Each line of the data below goes into the copy exactly; pictures do not.
── RECORDS TO PROCESS
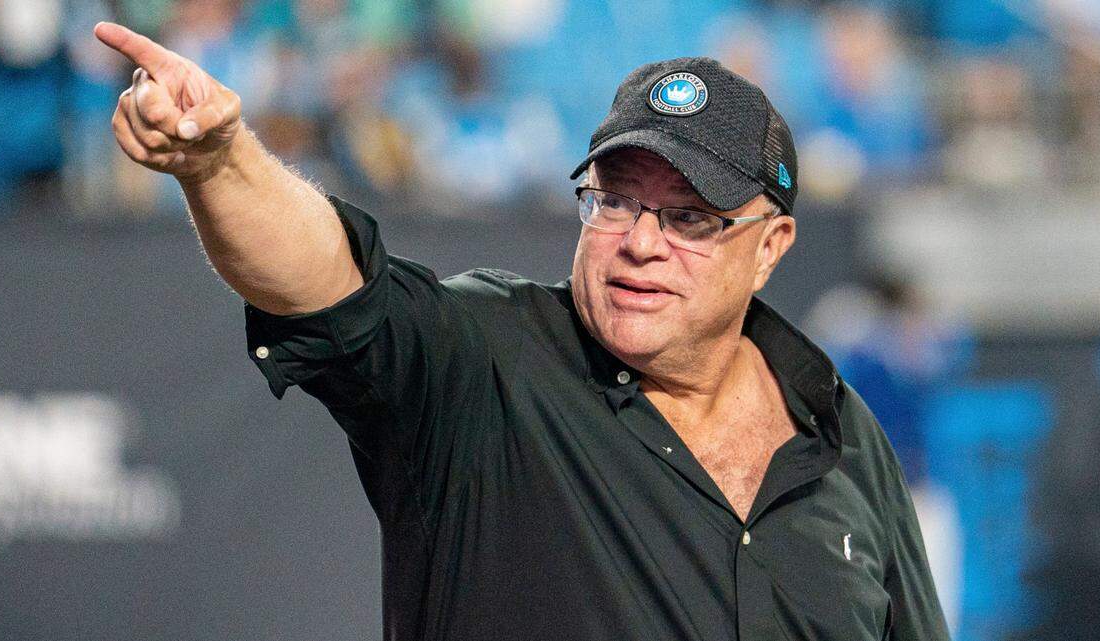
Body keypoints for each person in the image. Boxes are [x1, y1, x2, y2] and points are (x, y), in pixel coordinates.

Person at [94, 21, 949, 641]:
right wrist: (220, 161)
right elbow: (332, 284)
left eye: (691, 218)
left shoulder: (837, 433)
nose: (641, 242)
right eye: (615, 199)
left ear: (771, 247)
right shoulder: (486, 359)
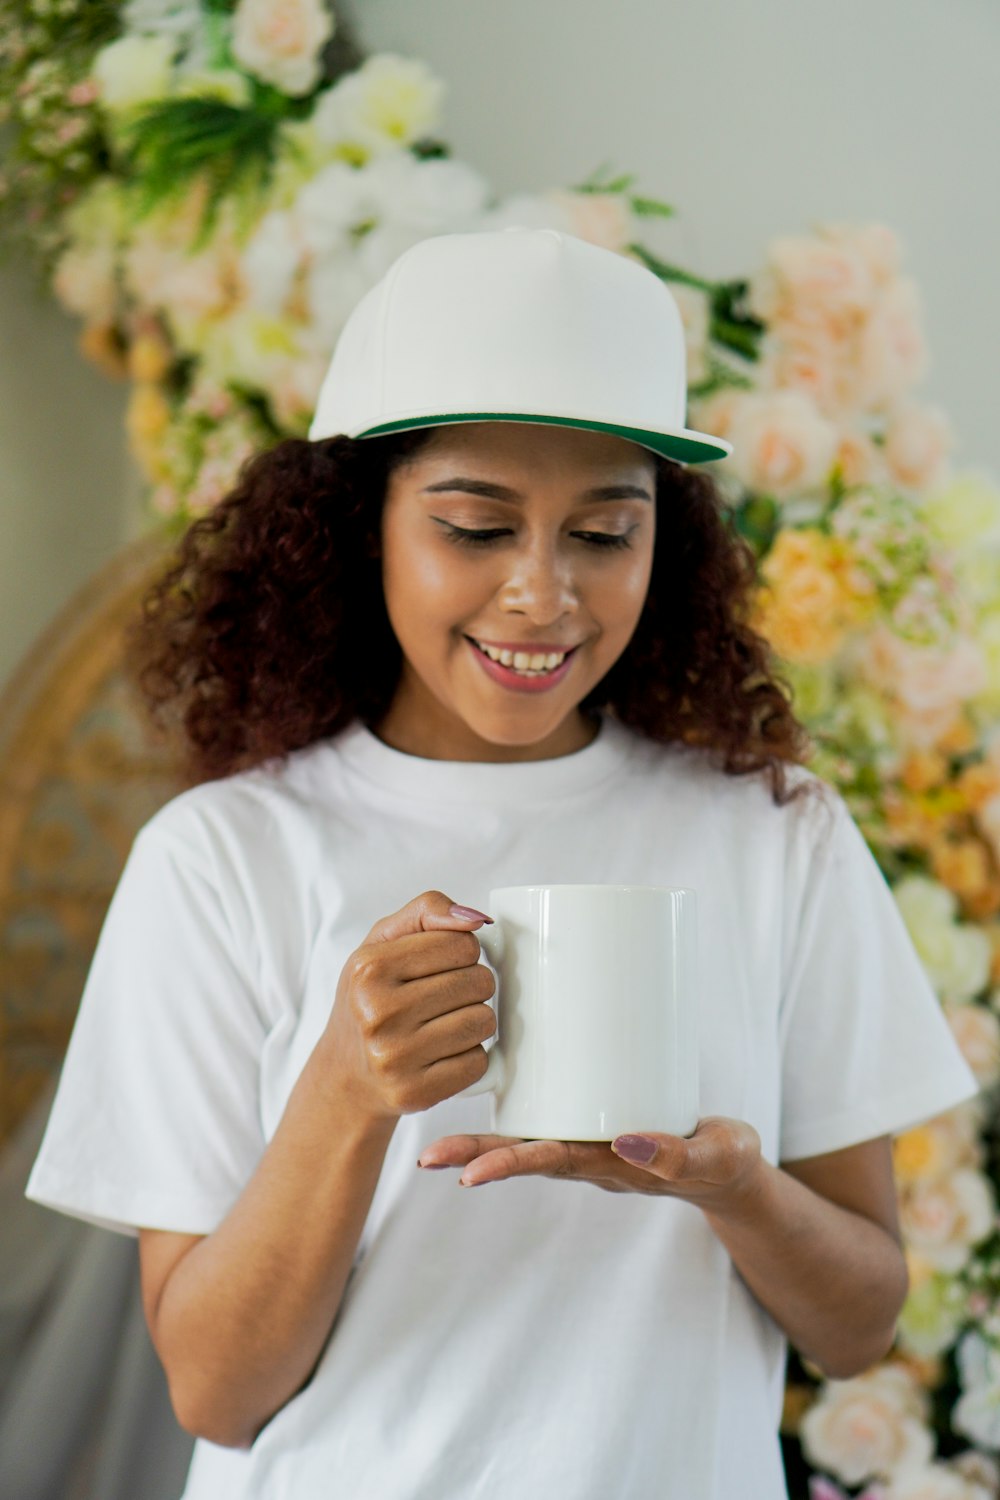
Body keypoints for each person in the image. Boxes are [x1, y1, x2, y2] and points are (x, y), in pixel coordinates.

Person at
────
EXPECTED ANSWER:
Body keypoints for each person in the image. Boxes are [x1, y1, x2, y2] and points are (x, y), in pixel coordinates.

Person at [94, 21, 949, 641]:
right wrist: (220, 161)
right elbow: (332, 284)
left eye: (691, 218)
left shoulder: (837, 433)
nose: (641, 242)
right eye: (615, 199)
left ear: (771, 247)
right shoulder: (486, 359)
Body keypoints for each person in the image. Boxes are [x1, y1, x2, y2] and points are (x, y), in pixel coordinates.

Person at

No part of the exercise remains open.